Task objective:
Output range, inclusive: from the line containing "Pathologist's review note for this sample: 2 pieces; 15%" to the line containing "H&E whole-slide image — a". Restate those lines from the data below word for word and only those.

Provided records:
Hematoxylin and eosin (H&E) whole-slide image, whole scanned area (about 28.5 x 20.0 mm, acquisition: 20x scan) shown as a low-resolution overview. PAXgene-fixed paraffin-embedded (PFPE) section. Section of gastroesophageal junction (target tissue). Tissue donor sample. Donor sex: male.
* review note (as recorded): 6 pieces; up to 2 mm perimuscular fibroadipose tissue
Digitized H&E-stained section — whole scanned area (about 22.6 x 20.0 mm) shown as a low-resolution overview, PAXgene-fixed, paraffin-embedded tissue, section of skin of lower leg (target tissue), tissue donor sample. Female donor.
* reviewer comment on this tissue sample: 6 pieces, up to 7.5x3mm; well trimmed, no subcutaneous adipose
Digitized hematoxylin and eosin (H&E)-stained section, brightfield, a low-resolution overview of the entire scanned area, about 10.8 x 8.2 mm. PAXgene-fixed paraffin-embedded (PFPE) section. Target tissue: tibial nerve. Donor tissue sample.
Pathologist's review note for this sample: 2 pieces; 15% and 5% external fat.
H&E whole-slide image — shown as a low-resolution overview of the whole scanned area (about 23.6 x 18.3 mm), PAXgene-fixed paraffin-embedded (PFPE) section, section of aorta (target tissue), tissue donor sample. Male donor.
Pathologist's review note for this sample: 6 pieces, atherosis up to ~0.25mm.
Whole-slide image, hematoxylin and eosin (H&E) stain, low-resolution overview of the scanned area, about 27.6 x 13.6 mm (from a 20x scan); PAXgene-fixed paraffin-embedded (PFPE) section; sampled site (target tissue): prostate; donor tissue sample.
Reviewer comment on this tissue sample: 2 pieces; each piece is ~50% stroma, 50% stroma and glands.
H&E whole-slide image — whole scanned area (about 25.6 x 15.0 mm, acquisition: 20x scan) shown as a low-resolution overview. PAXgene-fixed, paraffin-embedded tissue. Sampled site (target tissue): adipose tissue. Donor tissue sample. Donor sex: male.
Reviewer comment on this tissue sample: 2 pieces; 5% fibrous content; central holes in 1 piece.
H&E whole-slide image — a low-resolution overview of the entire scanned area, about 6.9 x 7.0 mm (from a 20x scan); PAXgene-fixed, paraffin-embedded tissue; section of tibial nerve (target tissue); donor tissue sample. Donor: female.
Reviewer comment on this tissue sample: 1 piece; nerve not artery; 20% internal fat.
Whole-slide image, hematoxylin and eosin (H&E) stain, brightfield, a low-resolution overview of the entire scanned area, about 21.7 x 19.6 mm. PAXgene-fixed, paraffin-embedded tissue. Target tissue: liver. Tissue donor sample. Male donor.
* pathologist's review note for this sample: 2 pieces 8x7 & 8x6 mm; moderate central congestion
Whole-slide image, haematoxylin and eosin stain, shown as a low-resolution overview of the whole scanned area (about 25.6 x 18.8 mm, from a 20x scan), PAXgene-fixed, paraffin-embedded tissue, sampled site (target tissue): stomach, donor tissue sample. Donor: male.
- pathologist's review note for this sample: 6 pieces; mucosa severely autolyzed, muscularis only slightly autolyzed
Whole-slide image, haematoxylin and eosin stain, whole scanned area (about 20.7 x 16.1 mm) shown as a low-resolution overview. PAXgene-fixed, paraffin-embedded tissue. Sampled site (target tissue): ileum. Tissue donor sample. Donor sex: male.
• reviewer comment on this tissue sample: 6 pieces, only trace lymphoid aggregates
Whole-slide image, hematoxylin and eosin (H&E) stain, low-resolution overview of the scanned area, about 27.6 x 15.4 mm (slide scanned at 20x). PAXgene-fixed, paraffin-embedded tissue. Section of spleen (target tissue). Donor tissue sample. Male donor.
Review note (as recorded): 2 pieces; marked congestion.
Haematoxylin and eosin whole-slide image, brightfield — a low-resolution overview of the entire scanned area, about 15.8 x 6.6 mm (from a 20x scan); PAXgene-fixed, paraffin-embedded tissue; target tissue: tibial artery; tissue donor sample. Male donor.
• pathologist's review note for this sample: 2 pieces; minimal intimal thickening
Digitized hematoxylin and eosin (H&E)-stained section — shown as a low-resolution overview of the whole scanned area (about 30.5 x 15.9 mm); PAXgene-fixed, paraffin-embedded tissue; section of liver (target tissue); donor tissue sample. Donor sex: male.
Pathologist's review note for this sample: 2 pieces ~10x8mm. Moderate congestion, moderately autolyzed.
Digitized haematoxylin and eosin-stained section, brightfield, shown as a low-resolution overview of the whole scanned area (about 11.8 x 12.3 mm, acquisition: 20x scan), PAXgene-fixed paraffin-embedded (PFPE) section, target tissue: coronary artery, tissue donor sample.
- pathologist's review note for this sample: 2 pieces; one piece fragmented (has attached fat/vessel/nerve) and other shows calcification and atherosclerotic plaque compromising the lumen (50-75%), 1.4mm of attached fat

Completed exercise:
Pathologist's review note for this sample: 2 pieces; 15% and 5% external fat.
H&E whole-slide image — shown as a low-resolution overview of the whole scanned area (about 23.6 x 18.3 mm), PAXgene-fixed paraffin-embedded (PFPE) section, section of aorta (target tissue), tissue donor sample. Male donor.
Pathologist's review note for this sample: 6 pieces, atherosis up to ~0.25mm.
Whole-slide image, hematoxylin and eosin (H&E) stain, low-resolution overview of the scanned area, about 27.6 x 13.6 mm (from a 20x scan); PAXgene-fixed paraffin-embedded (PFPE) section; sampled site (target tissue): prostate; donor tissue sample.
Reviewer comment on this tissue sample: 2 pieces; each piece is ~50% stroma, 50% stroma and glands.
H&E whole-slide image — whole scanned area (about 25.6 x 15.0 mm, acquisition: 20x scan) shown as a low-resolution overview. PAXgene-fixed, paraffin-embedded tissue. Sampled site (target tissue): adipose tissue. Donor tissue sample. Donor sex: male.
Reviewer comment on this tissue sample: 2 pieces; 5% fibrous content; central holes in 1 piece.
H&E whole-slide image — a low-resolution overview of the entire scanned area, about 6.9 x 7.0 mm (from a 20x scan); PAXgene-fixed, paraffin-embedded tissue; section of tibial nerve (target tissue); donor tissue sample. Donor: female.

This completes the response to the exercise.